Internet commerce is perhaps the peak of this. It can feel smooth enough at point of sale, but by now, most of us know this is an illusion; instead, we carry with us an awareness that we may be unwittingly entangling ourselves in a set of procedures it will be difficult to escape. The creeping knowledge that this is exactly what is intended makes us more suspicious; we begin to expect such behaviour as a matter of course.

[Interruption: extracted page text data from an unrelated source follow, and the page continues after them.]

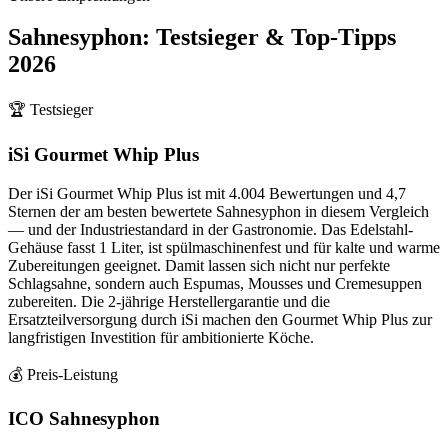
Sahnesyphon
: Testsieger & Top-Tipps
2026
🏆 Testsieger
iSi Gourmet Whip Plus
Der iSi Gourmet Whip Plus ist mit 4.004 Bewertungen und 4,7
Sternen der am besten bewertete Sahnesyphon in diesem Vergleich
— und der Industriestandard in der Gastronomie. Das Edelstahl-
Gehäuse fasst 1 Liter, ist spülmaschinenfest und für kalte und warme
Zubereitungen geeignet. Damit lassen sich nicht nur perfekte
Schlagsahne, sondern auch Espumas, Mousses und Cremesuppen
zubereiten. Die 2-jährige Herstellergarantie und die
Ersatzteilversorgung durch iSi machen den Gourmet Whip Plus zur
langfristigen Investition für ambitionierte Köche.
💰 Preis-Leistung
ICO Sahnesyphon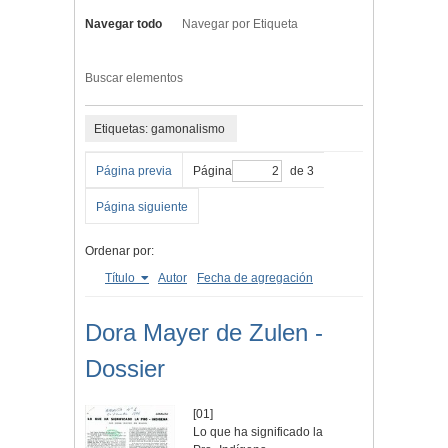
Navegar todo
Navegar por Etiqueta
Buscar elementos
Etiquetas: gamonalismo
Página previa
Página
de 3
Página siguiente
Ordenar por:
Título
Autor
Fecha de agregación
Dora Mayer de Zulen -
Dossier
[01]
Lo que ha significado la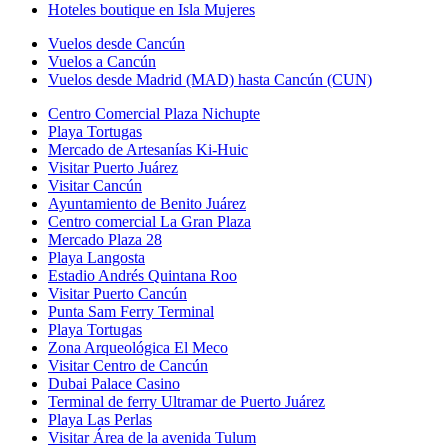
Hoteles boutique en Isla Mujeres
Vuelos desde Cancún
Vuelos a Cancún
Vuelos desde Madrid (MAD) hasta Cancún (CUN)
Centro Comercial Plaza Nichupte
Playa Tortugas
Mercado de Artesanías Ki-Huic
Visitar Puerto Juárez
Visitar Cancún
Ayuntamiento de Benito Juárez
Centro comercial La Gran Plaza
Mercado Plaza 28
Playa Langosta
Estadio Andrés Quintana Roo
Visitar Puerto Cancún
Punta Sam Ferry Terminal
Playa Tortugas
Zona Arqueológica El Meco
Visitar Centro de Cancún
Dubai Palace Casino
Terminal de ferry Ultramar de Puerto Juárez
Playa Las Perlas
Visitar Área de la avenida Tulum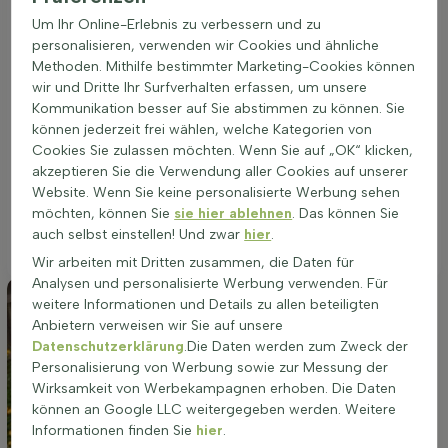
Cephalanthus occidentalis gedeiht am besten an einem
Um Ihr Online-Erlebnis zu verbessern und zu
sonnigen bis halbschattigen Standort. Diese Pflanze
personalisieren, verwenden wir Cookies und ähnliche
bevorzugt feuchte Böden und ist ideal für nasse Gebiete
Methoden. Mithilfe bestimmter Marketing-Cookies können
geeignet. Eine gut durchlässige Erde fördert das Wachstum
wir und Dritte Ihr Surfverhalten erfassen, um unsere
und die Gesundheit der Pflanze. Auf allen Bodenarten kann
Kommunikation besser auf Sie abstimmen zu können. Sie
sie gut wachsen, solange die Feuchtigkeit ausreichend ist. Ein
können jederzeit frei wählen, welche Kategorien von
optimaler Standort führt zu einer reicheren Blüte und
Cookies Sie zulassen möchten. Wenn Sie auf „OK“ klicken,
intensiveren Herbstfarben. Die Pflanze eignet sich
akzeptieren Sie die Verwendung aller Cookies auf unserer
hervorragend für die Bepflanzung in Beeten oder als
Website. Wenn Sie keine personalisierte Werbung sehen
Gruppenpflanzung. Die richtige Standortwahl ist
möchten, können Sie
sie hier ablehnen
. Das können Sie
entscheidend für das Wohlbefinden und die Blühfreudigkeit
auch selbst einstellen! Und zwar
hier
.
von Cephalanthus occidentalis.
Wir arbeiten mit Dritten zusammen, die Daten für
Analysen und personalisierte Werbung verwenden. Für
weitere Informationen und Details zu allen beteiligten
Anbietern verweisen wir Sie auf unsere
Datenschutzerklärung
.Die Daten werden zum Zweck der
Personalisierung von Werbung sowie zur Messung der
Wirksamkeit von Werbekampagnen erhoben. Die Daten
können an Google LLC weitergegeben werden. Weitere
Informationen finden Sie
hier
.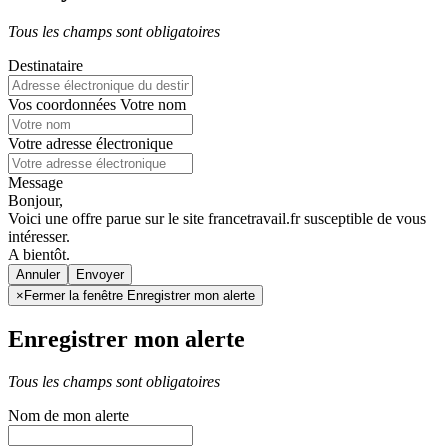
Tous les champs sont obligatoires
Destinataire
Vos coordonnées
Votre nom
Votre adresse électronique
Message
Bonjour,
Voici une offre parue sur le site francetravail.fr susceptible de vous
intéresser.
A bientôt.
Annuler
×
Fermer la fenêtre Enregistrer mon alerte
Enregistrer mon alerte
Tous les champs sont obligatoires
Nom de mon alerte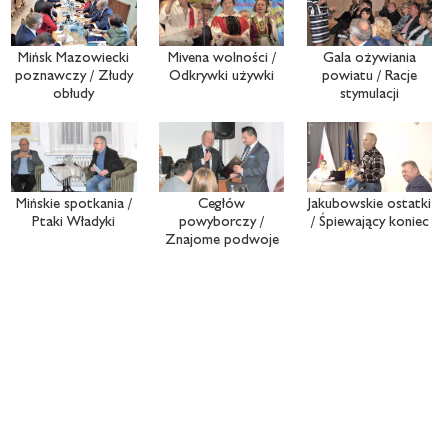
Mińsk Mazowiecki
Mivena wolności /
Gala ożywiania
poznawczy / Złudy
Odkrywki używki
powiatu / Racje
obłudy
stymulacji
Mińskie spotkania /
Cegłów
Jakubowskie ostatki
Ptaki Władyki
powyborczy /
/ Śpiewający koniec
Znajome podwoje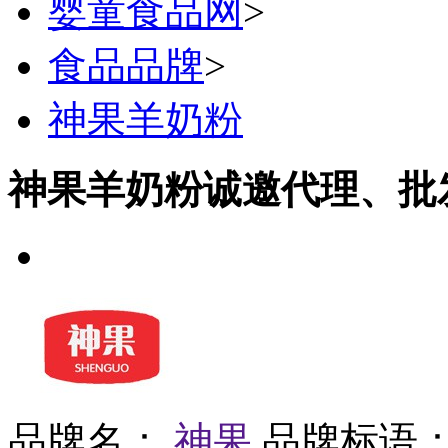
婴童食品网
>
食品品牌
>
神果羊奶粉
神果羊奶粉诚邀代理、批
品牌名：
神果
品牌标语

This is the foundation of Leigh’s point: that the way we all slowly accept such behaviour wears us down, and not only in relation to the internet. He does not use the word “cynicism”, but this is surely what he is referring to when he says: “Once trust fades in one domain, it often spills into others.” Such practices “normalise a mode of engagement that runs counter to the values a democratic society depends on: openness, clarity and respect for the individual”.
Of course, the government is not always brilliant at sticking to such values itself – witness its recent attempts to change Freedom of Information laws. But Leigh still has a point, one he puts still more sharply when he says such business practices can “bring a nasty opportunism into everyday interactions”.
I was reminded, reading this, of one of Anthony Albanese’s strongest pieces of rhetoric as leader, saying during the 2025 campaign that “kindness” was “not weakness”. On election night, he went further, saying an “Australian value” was “the strength to show … kindness to those in need”. Facing challenges “the Australian way” meant doing so while “looking after each other”.
Leigh will deliver his speech at Manning Clark House, named for Australia’s most famous historian who, he will say, “reminded us that the stories we tell about our society shape the society we become”. Clark “did not spend much time thinking about the optimal rules for regulating subscription… But he thought deeply about the moral character of Australian life, and about the forces pulling it in different directions”. With that in mind, consider how important it might be that Albanese wants to tell us a story about our society being kind. This is especially obvious in the light of Pauline Hanson’s renewed presence on the political scene. If Hanson is pulling Australia in one direction, the prime minister’s role in pulling in the other direction becomes crucial.
Leigh’s speech suggests Albanese’s rhetoric is being heard, at the very least, by his frontbench; and, at times, it is finding some purchase in the government’s policies. It is hard to know at this early stage how much weight to give to the changes themselves. Still, it is good to be reminded of the many venues in which history takes place: within governments, between governments and citizens, in the way we are all treated by businesses, and in interactions between the rest of us.
Sean Kelly is a regular columnist and a former adviser to Julia Gillard and Kevin Rudd. He is the author of Quarterly Essay 100, The Good Fight: What Does Labor Stand For?